クロウはノロノロと立ち上がり、扉に向かった。

扉を閉める前にちらりと振り返り、未練を残していく。

リンは苦笑して見送った。


「お見事です」


アイリが拍手で絶賛している。

これまで今のように揉めて何度も手を焼いているのだろうか。

二人が並べば美男美女の絵画のようだが、口を開けば我が侭な弟に手を焼く姉に見えた。

そこに色恋は皆無。

しかし、アイリはクロウの妃の第一候補者だ。

イ家が取り潰されても邑に残っている理由があるはずだ。


「あの、アイリ嬢」

「アイリ、とお呼び下さい。家名もないただの女官ですもの」


実家がなくなっているのに何でもないように朗らかに笑う。

リンの方が戸惑ってしまう。

アイリは卓を簡単に片付けると、温かい茶を茶碗に注いだ。

どうぞ、と椅子まで引く。

高貴な血筋のお嬢様を差し置いて暢気に茶等飲めようか。


「毒等入っておりませんわ」

「そこは気にしてないけど……」


常にクロウの傍らにいたリンは、家名持ちたちから邪魔に思われていた。

自らの身内と取って代わろうと命を狙われたのは一度や二度ではない。


「一つ聞きたいんだけど」

「なんなりと」

「妃候補だった貴女が何故女官に?」


アイリに焦った様子はない。

慈愛の籠った笑みを浮かべ真っ直ぐリンを見ていた。


「妃のお話がなくなった経緯は、神官様からお聞き下さい。当家の醜聞ですので、あまり楽しいお話ではございませんが」


イ家が取り潰された理由はなんとなく察している。

森で追われていたサイリからも推測は出来る。

今まで何度も水面下で神殿に楯突いてきたイ家を初めとする家名持ちたちが決定的な証拠を残し敗北したのだと。

おそらくアイリはとばっちりを受け、女官に身を落としたのだろう。

家の責任を果たす為、神殿への奉仕を選んだと読んでいる。


「わたくしが邑に残って女官になったのは想う方がいるからですわ。その方と結ばれる可能性は万に一つ程。父はわたくしを地方神官様へ嫁がせる腹積もりだったようですが、あんな男に利用されてやるつもりなかったので、神官様に口添えして頂き女官の役を頂きました。
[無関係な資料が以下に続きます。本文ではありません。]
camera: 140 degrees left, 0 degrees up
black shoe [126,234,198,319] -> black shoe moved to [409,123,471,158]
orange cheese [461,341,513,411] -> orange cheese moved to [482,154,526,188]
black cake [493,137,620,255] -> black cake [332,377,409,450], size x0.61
もちろん、お慕いする方は当代の神官様ではございません」

「…………うん?」

「もしリー様が当代様と無事に結ばれ御子が生まれたら、万が千……いいえ、百になると思っておりますわ。わたくしは長きに渡りお二人の仲を応援してまいりましたの」

「…………ちょっと待って」

「はい」


まったく予想もしない切り口からの答えについ表情を繕うことを忘れた。

若い女性らしいといえばらしいが、政略結婚が当然の身分だったアイリの口から出たという意外性。

その相手がクロウではないというのも驚きだが。


「応援、って……俺が、女だって知ってた、ってこと?」

「リー様が女性と知ったのはつい最近ですわ。当代様が本当にそちらの嗜好でもまったく構いませんけれど」

「そちらって!?」

「邑の方々は皆言っておりましたわよ、北から南まで」


神官の私室の隣は妃の部屋。

その部屋をリンに使わせていたのは周知の事実。

邑ではクロウが女性に興味がない性癖を持っていると噂されていた。

実際、クロウが必要以上にリンを構うので事実と認識している住民が殆ど。

知らなかったのはリンだけだ。


「お二人が夫婦の契りを結んでも、わたくしの想いが結ぶとは限りません。でもわたくし、諦めようとは微塵も思っておりませんので、ゆっくり愛を育まれませ」


大陸の女性は十代半ば、遅くても二十になる迄に婚姻を結ぶ。

アイリはリンたちより歳が一つ上なので、結婚適齢期は過ぎている。

リンたちがどう転ぼうともアイリは相手を落とす気満々だ。

もう十年近く想い続けているのだから、一年や三年伸びても同じこと。


「納得頂けました?」

「…………はい」


アイリは胸の内を生き生きと吐露したおかげか、非常に良い笑顔を浮かべている。

きっとこの女傑には頭が上がらないとリンは思った。